Steinmetz orbits the Sun in the central main-belt at a distance of 2.1–3.2 AU once every 4 years and 5 months (1,617 days). Its orbit has an eccentricity of 0.20 and an inclination of 7° with respect to the ecliptic. Steinmetz was first identified as at Heidelberg Observatory in 1914, extending the body's observation arc by 34 years prior to its official discovery observation at Nice.

== Physical characteristics ==

This asteroid is characterized as a common S-type asteroid in the Tholen classification.

=== Rotation period ===

In December 2006, Italian amateur astronomer Silvano Casulli obtained a rotational lightcurve of Steinmetz from photometric observations. It gave a well-defined rotation period of 8.99917 hours with a brightness variation of 0.42 magnitude (U=3).

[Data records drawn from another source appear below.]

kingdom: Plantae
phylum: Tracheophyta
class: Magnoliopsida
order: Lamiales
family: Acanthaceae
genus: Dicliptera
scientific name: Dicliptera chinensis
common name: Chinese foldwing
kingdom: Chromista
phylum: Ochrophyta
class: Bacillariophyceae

=== Diameter and albedo ===

According to the surveys carried out by the Japanese Akari satellite and NASA's Wide-field Infrared Survey Explorer with its subsequent NEOWISE mission, Steinmetz measures 14.58 and 16.16 kilometers in diameter, and its surface has an albedo of 0.204 and 0.161, respectively. The Collaborative Asteroid Lightcurve Link assumes an albedo of 0.10 and calculates a diameter of 20.49 kilometers based on an absolute magnitude of 11.56.

== Naming ==

According to a proposal by Otto Kippes, who verified the discovery, this minor planet was named after Julius Steinmetz (1893–1965), a German amateur astronomer, orbit computer, and pastor from Gerolfingen in Bavaria. The official naming citation was published by the Minor Planet Center on 1 October 1980 (M.P.C. 5523).